Das vom Prozeßbevollmächtigten der Kläger praktizierte Verfahren entspricht nicht den Anforderungen einer ordnungsmäßigen Fristenkontrolle. Die Kläger haben den Antrag damit begründet, daß der den Streitfall betreffende Fristenkontrollzettel im Büro ihres Prozeßbevollmächtigten nicht ,,systemgerecht" abgelegt worden sei. Der Prozeßbevollmächtigte habe am 13. Januar 1987 von der Fristversäumnis Kenntnis erlangt, nachdem nach Vorlage einer anderen Rechtssache sich herausgestellt habe, daß der Fristenkontrollzettel falsch abgeheftet worden sei.
Aus diesem Sachvortrag ergibt sich, daß der Prozeßbevollmächtigte der Kläger kein Fristenkontrollbuch geführt hat. Es bestehen erhebliche Zweifel, ob - wie die Kläger meinen - schon durch Fertigung von Fristenkontrollzetteln und deren Ablage in einem Kontrollordner eine ordnungsmäßige Fristenüberwachung möglich ist. Diese Frage kann aber in der Streitsache dahinstehen. Denn die Kläger haben nicht durch substantiierten Tatsachenvortrag schlüssig dargetan, daß durch die von ihrem Prozeßbevollmächtigten durchgeführte Fristenüberwachung der Ausschluß von Fristversäumnissen in derselben Weise wie durch Führung eines Fristenkontrollbuchs sichergestellt war. Vor allem ergibt sich aus dem Sachvortrag der Kläger nicht, wie bei der Ablage von Fristenkontrollzetteln eine für eine ordnungsgemäße Fristenüberwachung erforderliche Ausgangskontrolle (BFH-Beschluß vom 1. Oktober 1981 IV R 100/80, BFHE 134, 220, BStBl II 1982, 131) hätte stattfinden können. Dies geht zu Lasten der Kläger; denn nach § 56 Abs. 2 Satz 2 FGO müssen die den Antrag begründenden Tatsachen innerhalb der Antragsfrist vorgetragen werden (ständige Rechtsprechung des BFH, z. B. Urteil vom 27. März 1985 II R 118/83, BFHE 144, 1, BStBl II 1985, 586).
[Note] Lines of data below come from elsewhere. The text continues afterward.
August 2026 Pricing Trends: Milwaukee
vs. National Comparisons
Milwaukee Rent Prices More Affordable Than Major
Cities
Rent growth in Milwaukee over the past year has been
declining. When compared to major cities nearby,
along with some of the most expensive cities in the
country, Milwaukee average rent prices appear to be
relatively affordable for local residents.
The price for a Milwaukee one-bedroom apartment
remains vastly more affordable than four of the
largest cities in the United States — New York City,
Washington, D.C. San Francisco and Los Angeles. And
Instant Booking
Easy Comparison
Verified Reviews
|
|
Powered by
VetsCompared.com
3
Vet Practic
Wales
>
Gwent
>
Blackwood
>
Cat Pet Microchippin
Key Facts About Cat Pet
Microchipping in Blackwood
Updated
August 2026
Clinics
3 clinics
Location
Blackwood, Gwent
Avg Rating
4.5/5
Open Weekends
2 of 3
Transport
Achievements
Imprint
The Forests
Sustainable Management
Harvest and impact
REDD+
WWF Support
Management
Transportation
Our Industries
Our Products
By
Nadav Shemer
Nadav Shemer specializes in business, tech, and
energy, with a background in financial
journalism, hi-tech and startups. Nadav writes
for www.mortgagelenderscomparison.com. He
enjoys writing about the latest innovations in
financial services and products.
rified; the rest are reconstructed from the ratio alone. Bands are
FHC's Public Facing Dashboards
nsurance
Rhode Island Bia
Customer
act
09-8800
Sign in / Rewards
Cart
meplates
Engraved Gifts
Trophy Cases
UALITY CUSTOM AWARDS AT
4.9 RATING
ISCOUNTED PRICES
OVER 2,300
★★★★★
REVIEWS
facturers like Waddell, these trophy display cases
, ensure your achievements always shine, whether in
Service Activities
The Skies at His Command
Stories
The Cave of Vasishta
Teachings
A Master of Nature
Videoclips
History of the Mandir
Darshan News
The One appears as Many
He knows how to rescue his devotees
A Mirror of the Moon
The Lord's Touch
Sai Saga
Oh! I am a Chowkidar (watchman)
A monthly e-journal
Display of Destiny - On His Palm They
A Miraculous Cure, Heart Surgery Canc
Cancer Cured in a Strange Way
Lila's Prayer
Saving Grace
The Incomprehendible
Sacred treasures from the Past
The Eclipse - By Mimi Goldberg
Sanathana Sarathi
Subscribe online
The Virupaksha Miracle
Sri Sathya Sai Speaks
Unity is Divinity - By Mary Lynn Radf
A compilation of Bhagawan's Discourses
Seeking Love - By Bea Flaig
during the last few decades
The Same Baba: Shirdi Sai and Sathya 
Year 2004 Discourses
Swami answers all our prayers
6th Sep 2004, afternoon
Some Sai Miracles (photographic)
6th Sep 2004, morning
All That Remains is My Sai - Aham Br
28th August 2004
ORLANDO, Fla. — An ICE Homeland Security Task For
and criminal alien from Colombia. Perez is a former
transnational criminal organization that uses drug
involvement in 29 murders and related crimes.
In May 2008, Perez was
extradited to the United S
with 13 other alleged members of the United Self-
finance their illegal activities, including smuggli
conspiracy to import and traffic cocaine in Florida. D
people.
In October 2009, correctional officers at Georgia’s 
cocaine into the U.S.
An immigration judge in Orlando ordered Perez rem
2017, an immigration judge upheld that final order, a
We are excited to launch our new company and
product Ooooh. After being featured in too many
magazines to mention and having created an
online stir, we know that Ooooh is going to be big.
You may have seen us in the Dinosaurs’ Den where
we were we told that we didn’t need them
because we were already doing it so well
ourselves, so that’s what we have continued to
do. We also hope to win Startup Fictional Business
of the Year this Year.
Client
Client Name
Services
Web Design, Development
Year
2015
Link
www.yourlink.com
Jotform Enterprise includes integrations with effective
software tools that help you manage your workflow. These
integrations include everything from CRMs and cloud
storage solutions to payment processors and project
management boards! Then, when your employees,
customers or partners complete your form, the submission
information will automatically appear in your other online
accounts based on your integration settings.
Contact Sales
Auch das Vorbringen der Kläger, daß ihr Prozeßbevollmächtigter bis 6. Dezember 1986 in einer Kur gewesen sei und zu dieser Zeit seine Praxis in andere Büroräume verlegt habe, kann dem Wiedereinsetzungsantrag nicht zum Erfolg verhelfen. Abgesehen davon, daß ein Kuraufenthalt grundsätzlich kein Grund für eine Wiedereinsetzung in den vorigen Stand ist, war er schon in einer zur Wahrnehmung der Frist ausreichenden Zeit beendet. Entsprechendes gilt für den Umzug des Prozeßbevollmächtigten in andere Büroräume, wie aus seinem an den Senat gerichteten Schreiben vom 9. Dezember 1986 hervorgeht.
Die unzulässige Revision mußte nach § 126 Abs. 1 FGO verworfen werden.